First, there is Tom Buderwitz’s set which suggests a whole world of North West London excess from its elegant chairs down to its sterling silver tea service to its well-stocked bar which informs us that its inhabitant, Hirst, is either the host of many social affairs or a raging alcoholic, and all of it is contained within the perimeters of the theater’s postage-stamp-sized stage. Then there are Audrey Eisner’s costumes. The textures and colors and cut of Hirst’s outfits are refinement and elegance personified. The subtle seediness of the suit worn by Sooner, Hirst’s guest of a summer night, bespeaks the grunginess of his life and the ill-fitting elegance he still clings to. Bridges and Foster, the two young men who attend to Hirst’s needs, carry with them, whether on duty or not, clothes that fit their bodies with what might be perceived as potent and possibly dangerous homoerotism.

 

The casting is close to perfection. Alan Mandell’s Sooner, looking a bit like Alec Guinness’s Gully Jimson in The Horse’s Mouth, his few strands of hair combed down to the wispiest set of bangs, is the stranger in this strange land; his discomfort is felt keenly at first but, once set at ease, Mandell bites into the juiciness of the role with relish, inhabiting completely the man and the poet in the man, and, more significantly, finding in Pinter’s beautifully calibrated language, the essence of his participation in the pas de quatre for four lost souls that Pinter has created.
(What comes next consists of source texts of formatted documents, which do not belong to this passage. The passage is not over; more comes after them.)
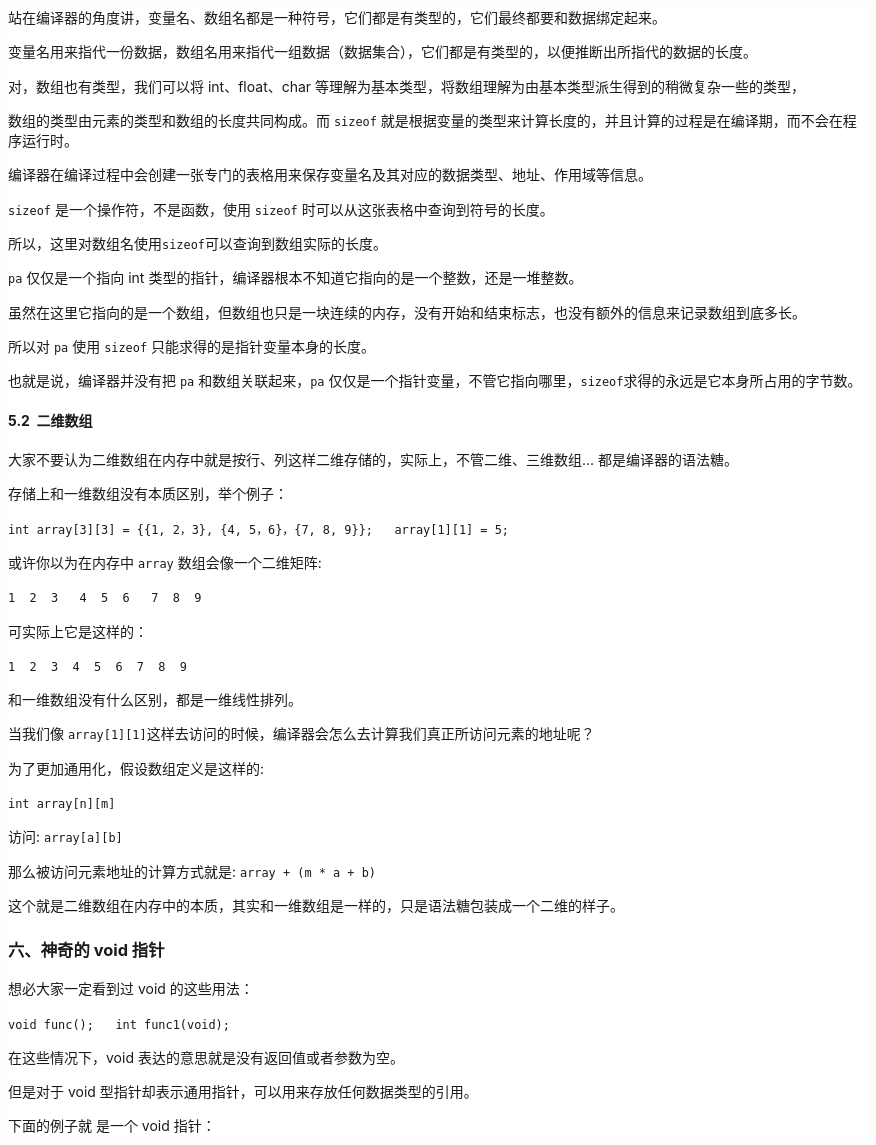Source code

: 站在编译器的角度讲，变量名、数组名都是一种符号，它们都是有类型的，它们最终都要和数据绑定起来。

变量名用来指代一份数据，数组名用来指代一组数据（数据集合），它们都是有类型的，以便推断出所指代的数据的长度。

对，数组也有类型，我们可以将 int、float、char 等理解为基本类型，将数组理解为由基本类型派生得到的稍微复杂一些的类型，

数组的类型由元素的类型和数组的长度共同构成。而 `sizeof` 就是根据变量的类型来计算长度的，并且计算的过程是在编译期，而不会在程序运行时。

编译器在编译过程中会创建一张专门的表格用来保存变量名及其对应的数据类型、地址、作用域等信息。

`sizeof` 是一个操作符，不是函数，使用 `sizeof` 时可以从这张表格中查询到符号的长度。

所以，这里对数组名使用`sizeof`可以查询到数组实际的长度。

`pa` 仅仅是一个指向 int 类型的指针，编译器根本不知道它指向的是一个整数，还是一堆整数。

虽然在这里它指向的是一个数组，但数组也只是一块连续的内存，没有开始和结束标志，也没有额外的信息来记录数组到底多长。

所以对 `pa` 使用 `sizeof` 只能求得的是指针变量本身的长度。

也就是说，编译器并没有把 `pa` 和数组关联起来，`pa` 仅仅是一个指针变量，不管它指向哪里，`sizeof`求得的永远是它本身所占用的字节数。

#### 5.2  二维数组

大家不要认为二维数组在内存中就是按行、列这样二维存储的，实际上，不管二维、三维数组... 都是编译器的语法糖。

存储上和一维数组没有本质区别，举个例子：

`int array[3][3] = {{1, 2，3}, {4, 5，6}，{7, 8, 9}};   array[1][1] = 5;   `

或许你以为在内存中 `array` 数组会像一个二维矩阵:

`1  2  3   4  5  6   7  8  9   `

可实际上它是这样的：

`1  2  3  4  5  6  7  8  9   `

和一维数组没有什么区别，都是一维线性排列。

当我们像 `array[1][1]`这样去访问的时候，编译器会怎么去计算我们真正所访问元素的地址呢？

为了更加通用化，假设数组定义是这样的:

`int array[n][m]`

访问: `array[a][b]`

那么被访问元素地址的计算方式就是: `array + (m * a + b)`

这个就是二维数组在内存中的本质，其实和一维数组是一样的，只是语法糖包装成一个二维的样子。

### 六、神奇的 void 指针

想必大家一定看到过 void 的这些用法：

`void func();   int func1(void);   `

在这些情况下，void 表达的意思就是没有返回值或者参数为空。

但是对于 void 型指针却表示通用指针，可以用来存放任何数据类型的引用。

下面的例子就 是一个 void 指针：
In his hooded eyes, in his darting looks of fear at his situation, in the pride he manfully arouses in order to gain control of the very same situation, Mandell is the perfect actor for the part. It is a performance not likely to be forgotten by anyone experiencing it. For those who remember the production of the play with Sirs John Gielgud and Ralph Richardson, one will miss the music the two actors made together, and, while Mandell erases the memory of Gielgud to a great extent, one might wish that Lawrence Pressman, a highly gifted actor, would get a little more under the skin of Hirst, play the violin to Mandell’s rich and vibrant cello with more depth and less finesse. But, if Pressman needs more time to get to the place where Mandell so grandly resides, the two actors playing the elegant thugs – John Sloan as Foster and Jamie Donovan as Briggs – are right on target.

 

But, with everything properly in place, not much happens, and this reviewer ventures the guess that, although all the pauses have not been overlooked, enough of them have been elided in a way that robs the play of the palpable tension that is necessary to help define and clarify the menace that lingers in the room for the period of time in which it exists. It is somewhat present but never fully investigated. Is Sooner really a poet? Were Hirst and Sooner really classmates years earlier? Why did Hirst pick Sooner up and bring him to his house when he is so unresponsive once they are ensconced? Is it his intention to imprison his guest? Are Briggs and Foster lovers? Is this about four men who belong nowhere or is it about a world come unhinged? Is the play wondering in what land man does belong? These are some of the tantalizing questions that should haunt us. It is true that Pinter avoids doling out answers, but Peretzian’s tidy little production doesn’t provide us with the tiny clues that justify our continuing interest in the play as it inches along to its whispered conclusion.

 

Still, No Man’s Land is prime Pinter, and witnessing Mandell taking such inordinate pleasure in appreciating that fact makes it a worthwhile if not ultimately satisfying theater event.